### Action item
Word for word, please copy the listing below, with its pictures left out.

### Given material

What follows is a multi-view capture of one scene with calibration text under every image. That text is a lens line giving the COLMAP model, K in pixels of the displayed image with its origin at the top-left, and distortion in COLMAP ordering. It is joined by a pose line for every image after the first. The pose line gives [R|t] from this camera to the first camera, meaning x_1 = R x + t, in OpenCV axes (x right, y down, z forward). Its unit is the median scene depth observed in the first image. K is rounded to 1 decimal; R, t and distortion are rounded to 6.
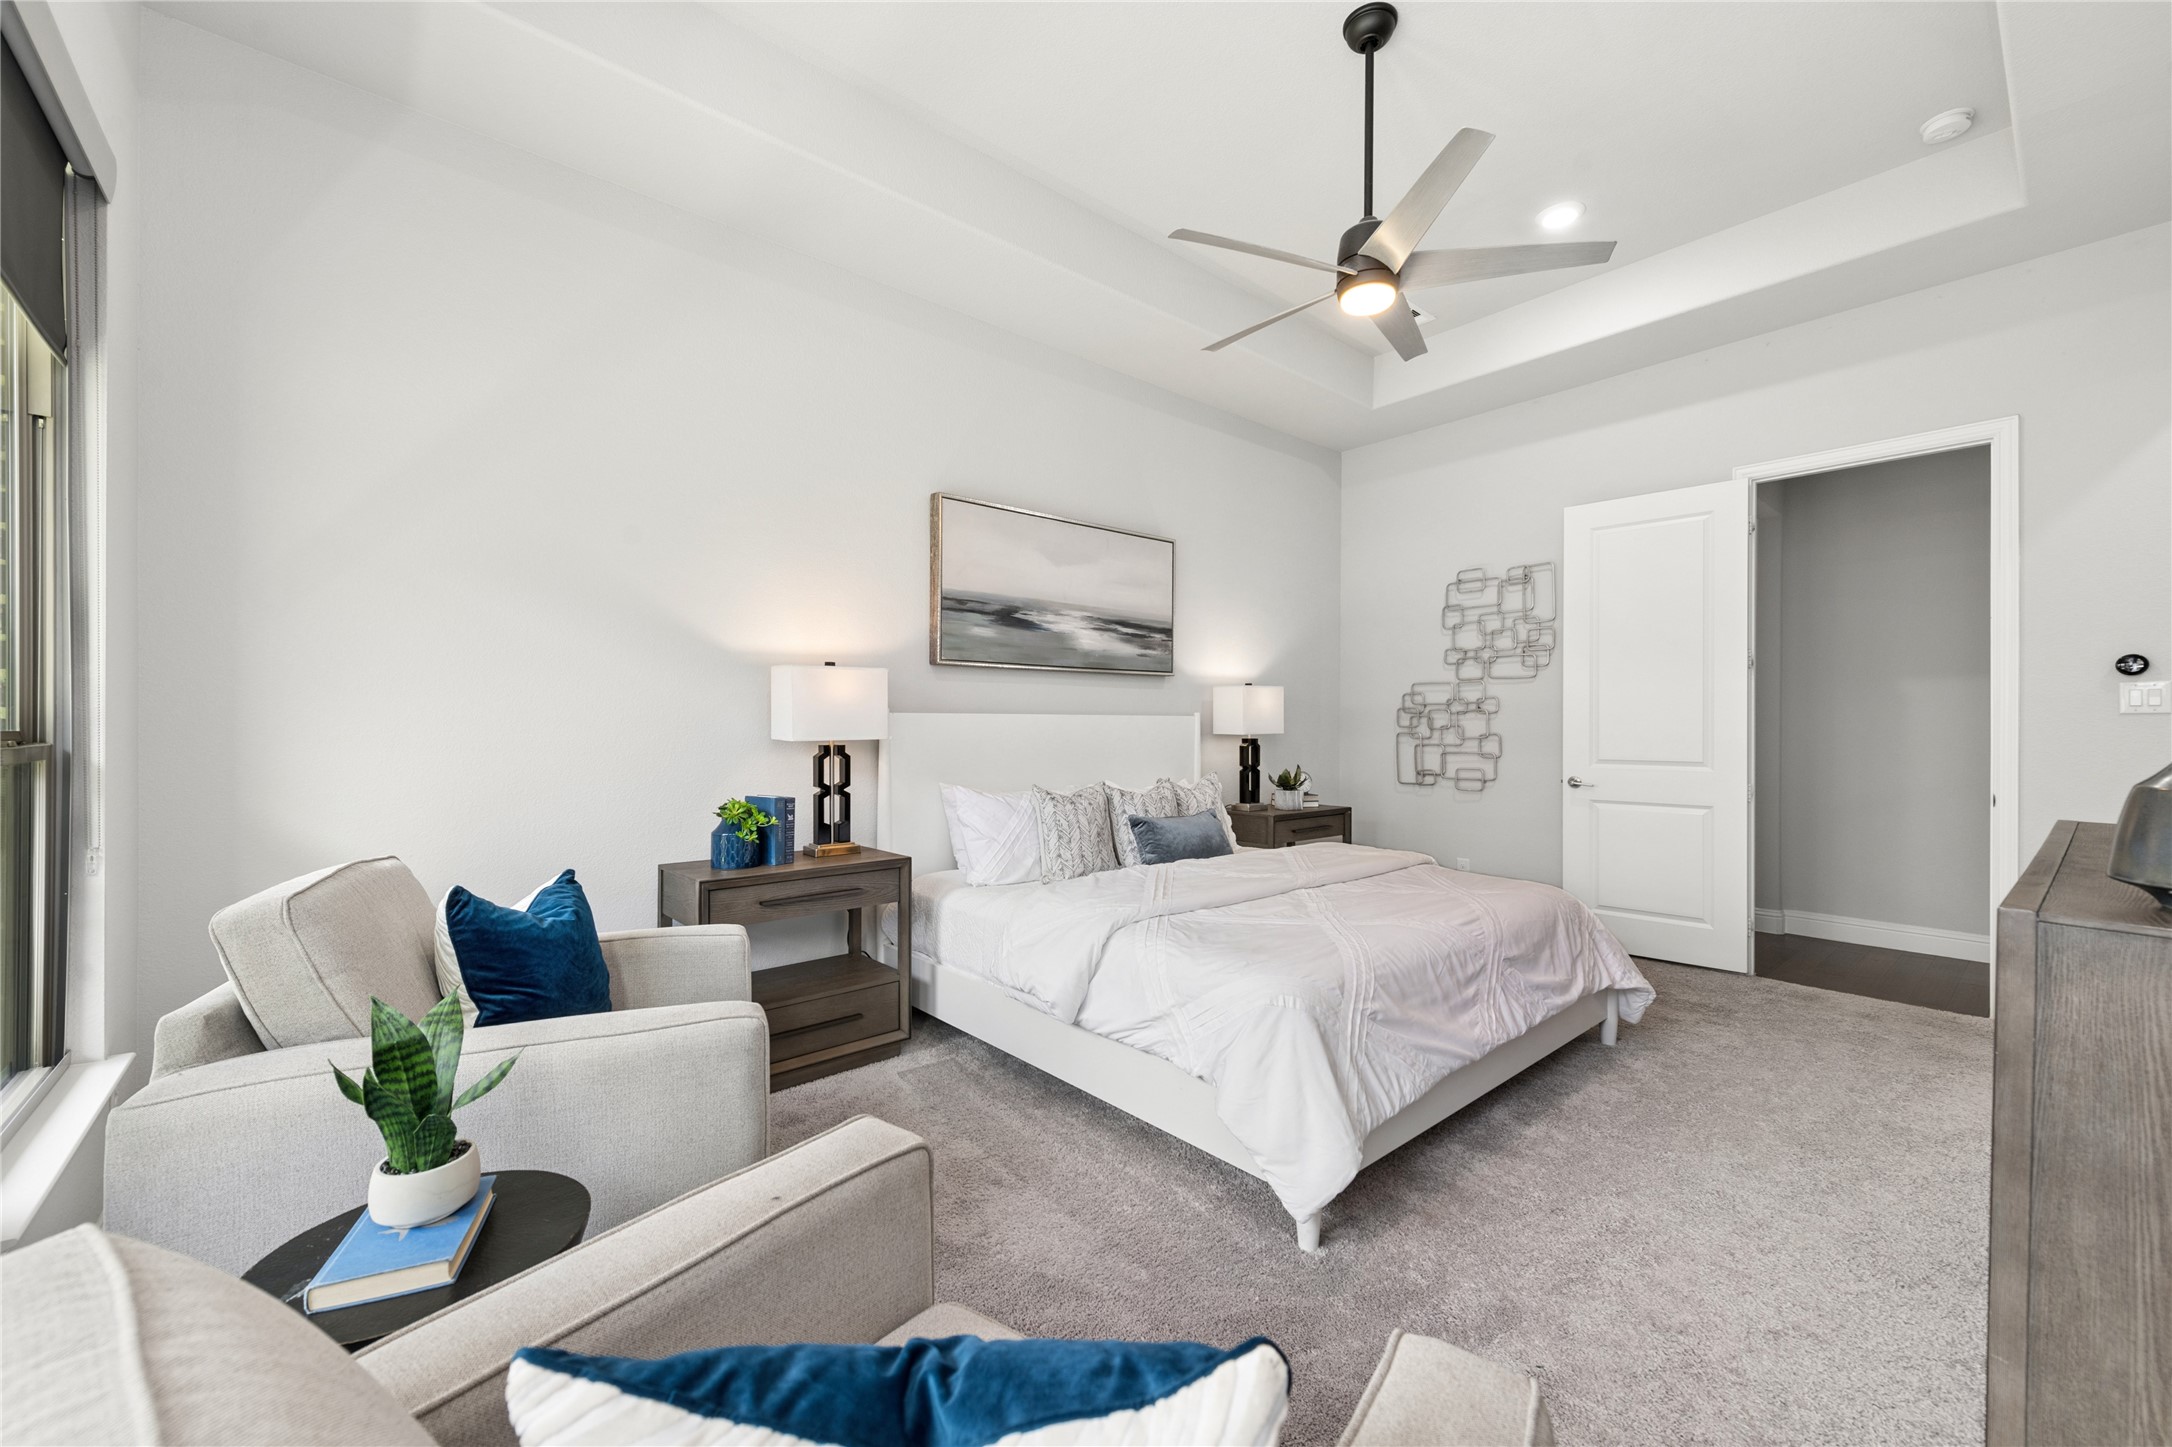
lens RADIAL K [[856.6, 0, 1070.9], [0, 856.6, 729.8], [0, 0, 1]] dist [0.002290, -0.000759]
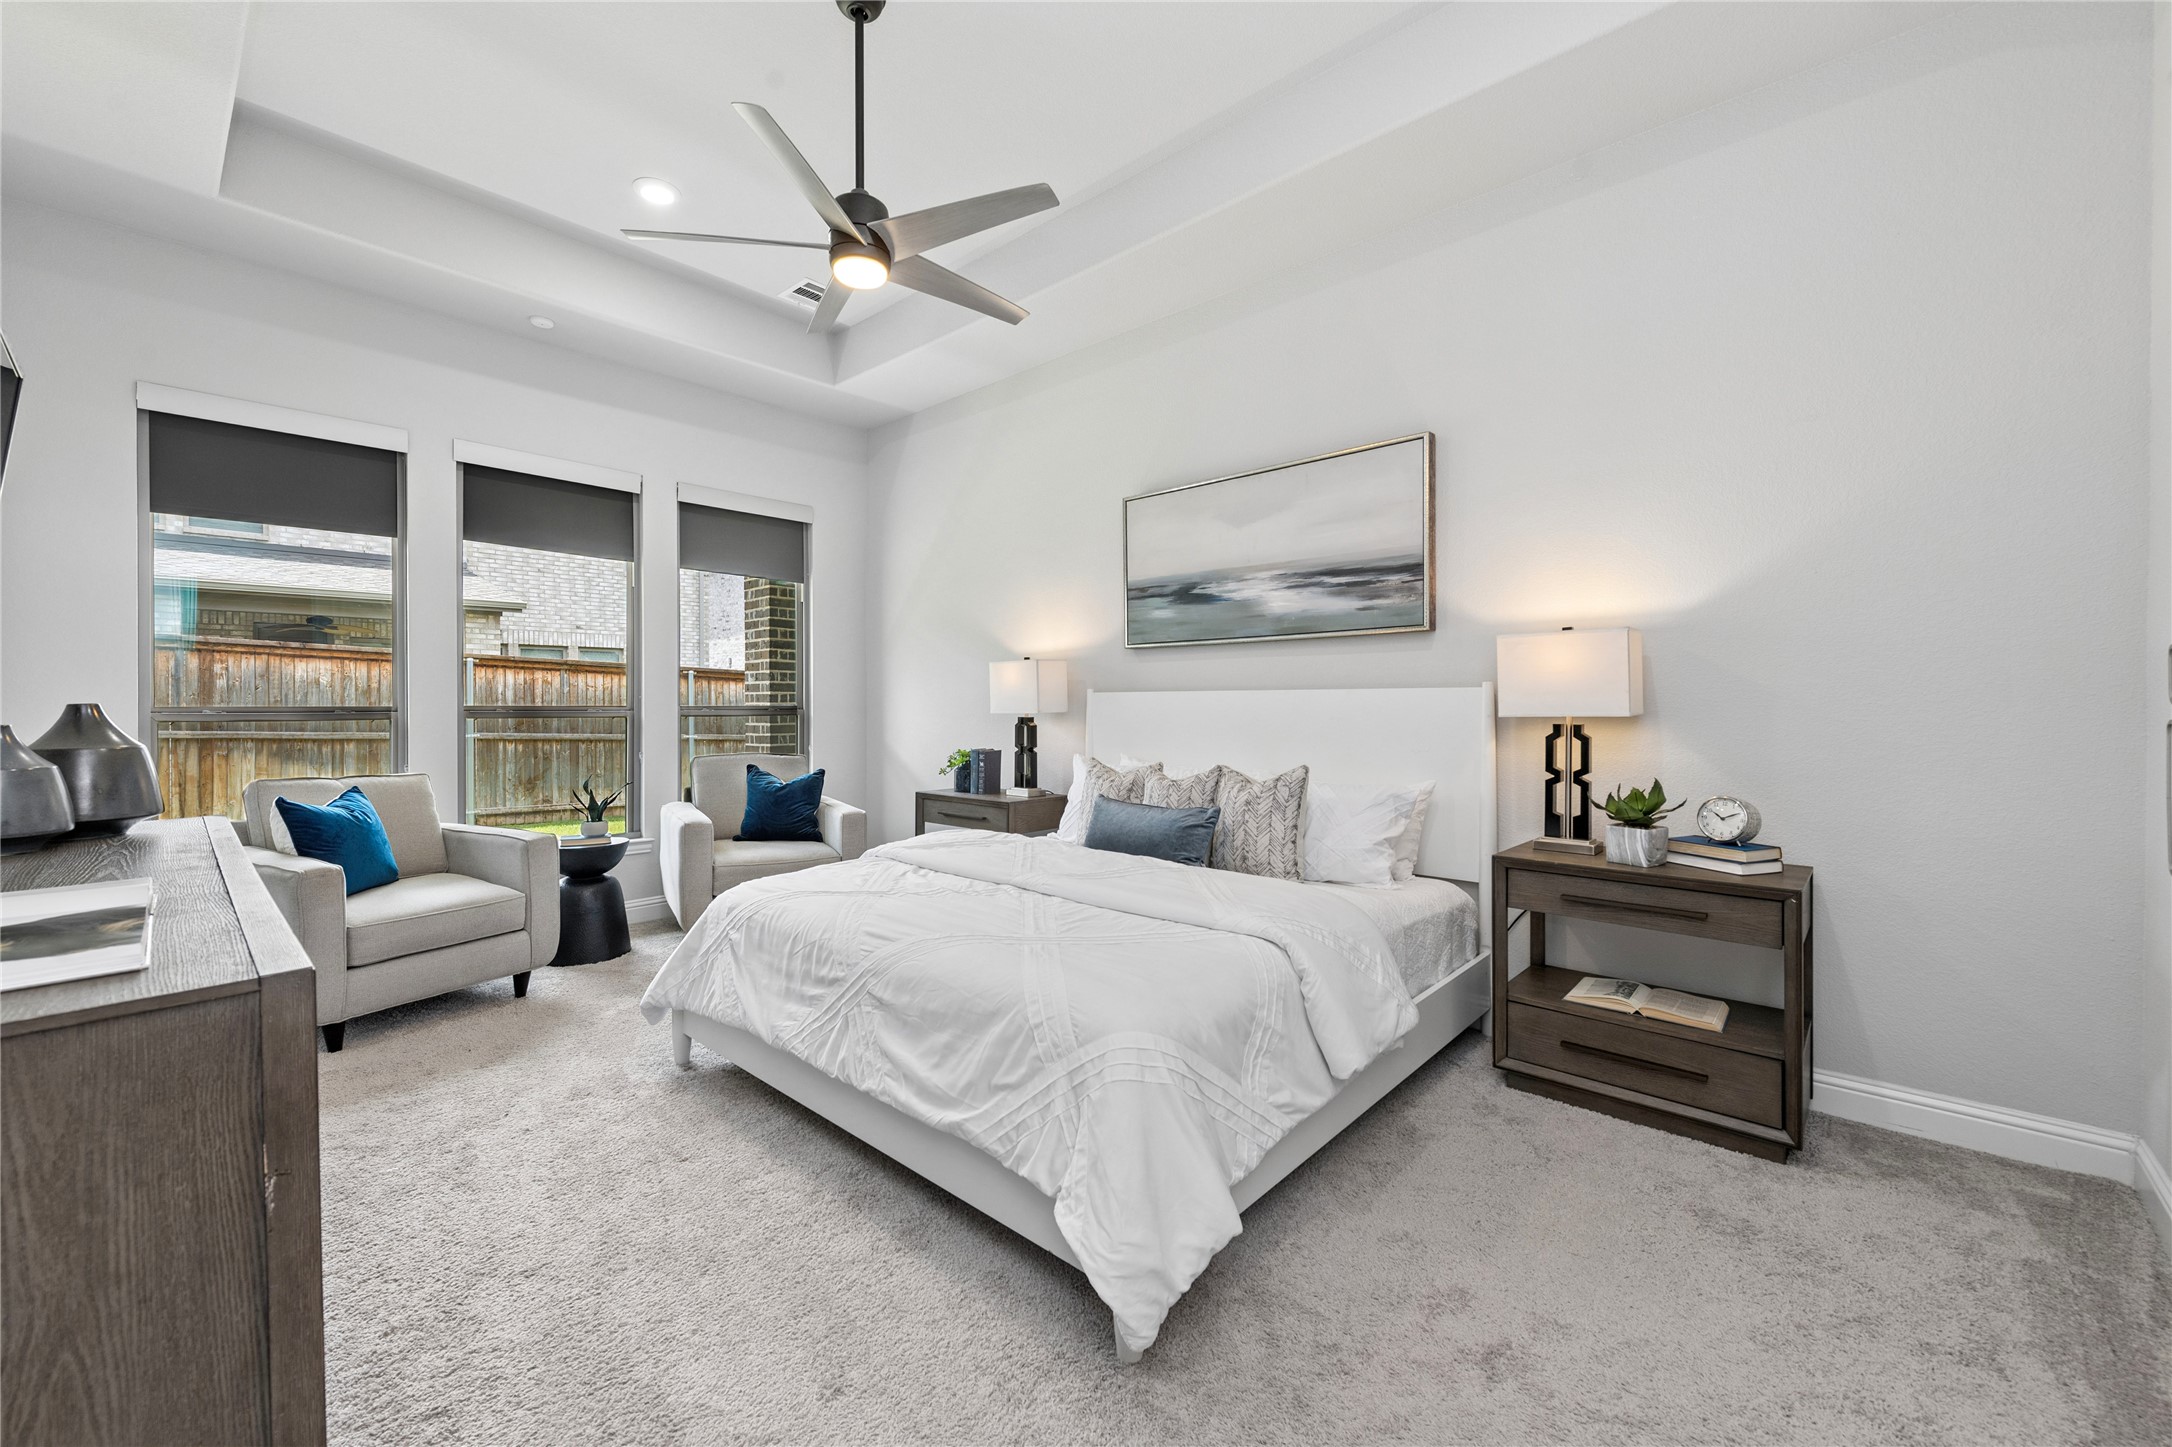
lens RADIAL K [[856.6, 0, 1070.6], [0, 856.6, 708.7], [0, 0, 1]] dist [0.002290, -0.000759]
pose [[0.123329, 0.006808, -0.992342, 0.852668], [0.000275, 0.999976, 0.006894, -0.004746], [0.992366, -0.001123, 0.123324, 0.697176]]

### Solution for this task
What follows is a multi-view capture of one scene with calibration text under every image. That text is a lens line giving the COLMAP model, K in pixels of the displayed image with its origin at the top-left, and distortion in COLMAP ordering. It is joined by a pose line for every image after the first. The pose line gives [R|t] from this camera to the first camera, meaning x_1 = R x + t, in OpenCV axes (x right, y down, z forward). Its unit is the median scene depth observed in the first image. K is rounded to 1 decimal; R, t and distortion are rounded to 6.
lens RADIAL K [[856.6, 0, 1070.9], [0, 856.6, 729.8], [0, 0, 1]] dist [0.002290, -0.000759]
lens RADIAL K [[856.6, 0, 1070.6], [0, 856.6, 708.7], [0, 0, 1]] dist [0.002290, -0.000759]
pose [[0.123329, 0.006808, -0.992342, 0.852668], [0.000275, 0.999976, 0.006894, -0.004746], [0.992366, -0.001123, 0.123324, 0.697176]]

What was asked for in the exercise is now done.